Records supplied:
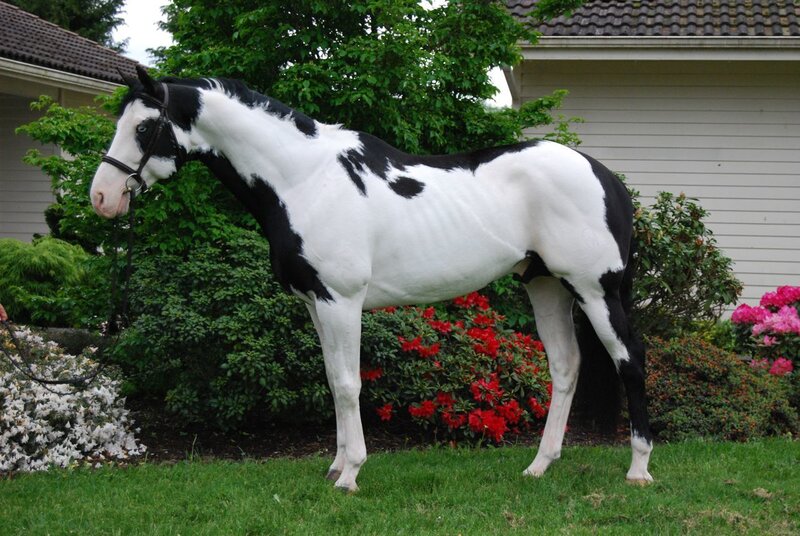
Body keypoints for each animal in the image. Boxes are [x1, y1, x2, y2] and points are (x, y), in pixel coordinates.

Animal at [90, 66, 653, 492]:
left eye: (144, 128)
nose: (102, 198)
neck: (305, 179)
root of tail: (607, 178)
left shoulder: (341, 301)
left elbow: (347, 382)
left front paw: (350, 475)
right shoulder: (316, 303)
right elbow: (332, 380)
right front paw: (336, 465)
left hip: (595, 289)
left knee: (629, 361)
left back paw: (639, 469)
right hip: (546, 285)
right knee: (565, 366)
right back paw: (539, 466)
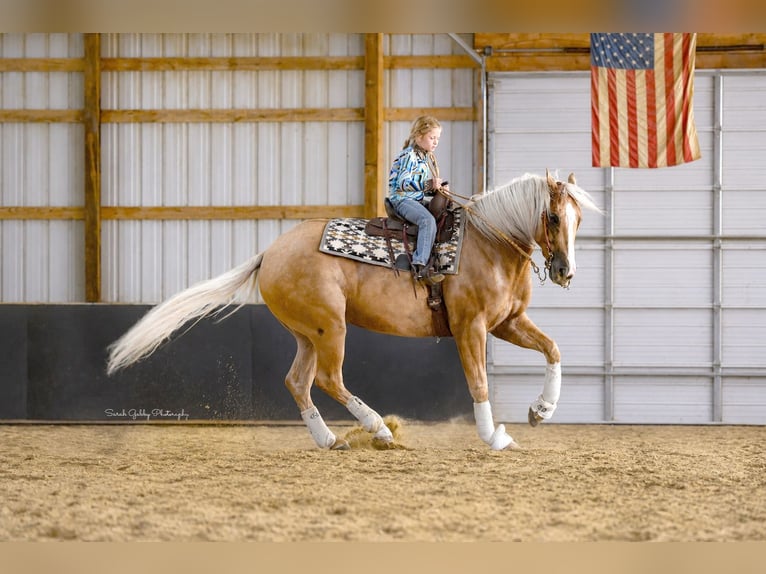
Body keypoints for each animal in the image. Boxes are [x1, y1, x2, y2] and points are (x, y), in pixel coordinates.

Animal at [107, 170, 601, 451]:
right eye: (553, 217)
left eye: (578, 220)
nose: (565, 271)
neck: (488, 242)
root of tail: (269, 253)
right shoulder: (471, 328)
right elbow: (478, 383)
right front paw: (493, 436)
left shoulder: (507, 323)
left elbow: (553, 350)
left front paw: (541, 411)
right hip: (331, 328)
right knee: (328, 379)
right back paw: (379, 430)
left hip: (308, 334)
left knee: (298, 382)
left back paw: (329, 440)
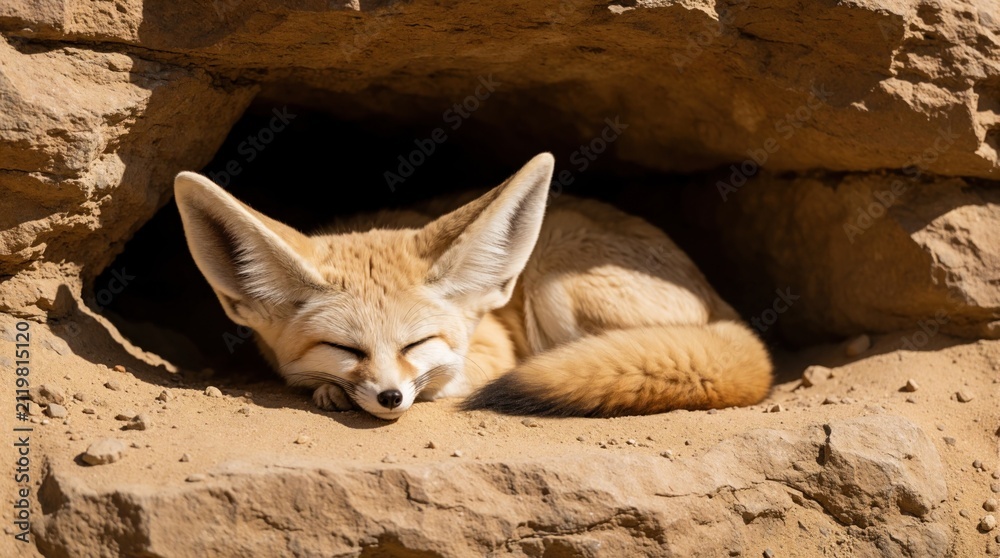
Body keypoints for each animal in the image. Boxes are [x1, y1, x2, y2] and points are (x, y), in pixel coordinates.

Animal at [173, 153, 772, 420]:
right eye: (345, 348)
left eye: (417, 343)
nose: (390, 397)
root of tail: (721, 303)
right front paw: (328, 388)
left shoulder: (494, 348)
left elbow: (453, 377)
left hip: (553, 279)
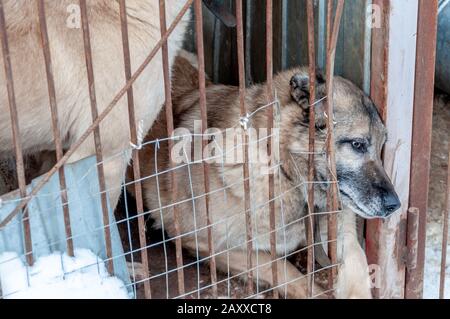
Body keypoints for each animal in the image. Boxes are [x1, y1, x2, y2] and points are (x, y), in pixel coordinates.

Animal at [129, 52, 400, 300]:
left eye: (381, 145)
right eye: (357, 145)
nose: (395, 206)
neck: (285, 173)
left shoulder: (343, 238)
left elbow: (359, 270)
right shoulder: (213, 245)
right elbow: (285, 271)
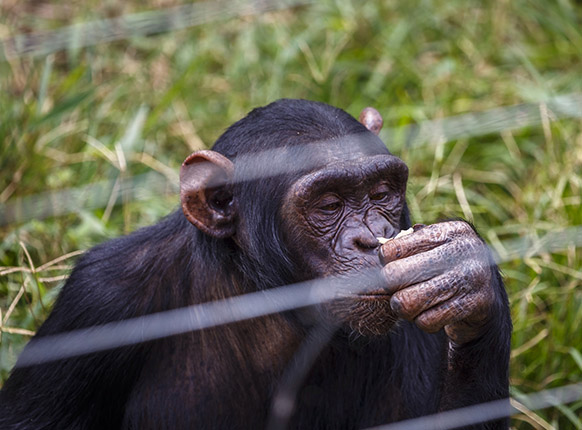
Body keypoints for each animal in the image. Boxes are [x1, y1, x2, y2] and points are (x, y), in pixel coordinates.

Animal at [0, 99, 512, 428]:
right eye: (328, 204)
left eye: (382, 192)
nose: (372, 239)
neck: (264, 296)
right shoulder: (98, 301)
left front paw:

Exercise goal:
Extract the lines exactly, please: the first line of the listing, the line with "right back paw: (539, 466)", and every line between them, but no pictures.

Answer for this exercise:
Body keypoints for each animal in the image. Boxes are [x1, y1, x2, y2] and points are (x, y), in pixel coordinates.

Animal at [90, 66, 653, 492]:
left eye: (144, 128)
nose: (102, 198)
neck: (305, 179)
root of tail: (607, 178)
left shoulder: (341, 301)
left elbow: (347, 382)
left front paw: (350, 475)
right shoulder: (316, 303)
right elbow: (332, 380)
right front paw: (336, 465)
left hip: (595, 289)
left knee: (629, 361)
left back paw: (639, 469)
right hip: (546, 285)
right knee: (565, 366)
right back paw: (539, 466)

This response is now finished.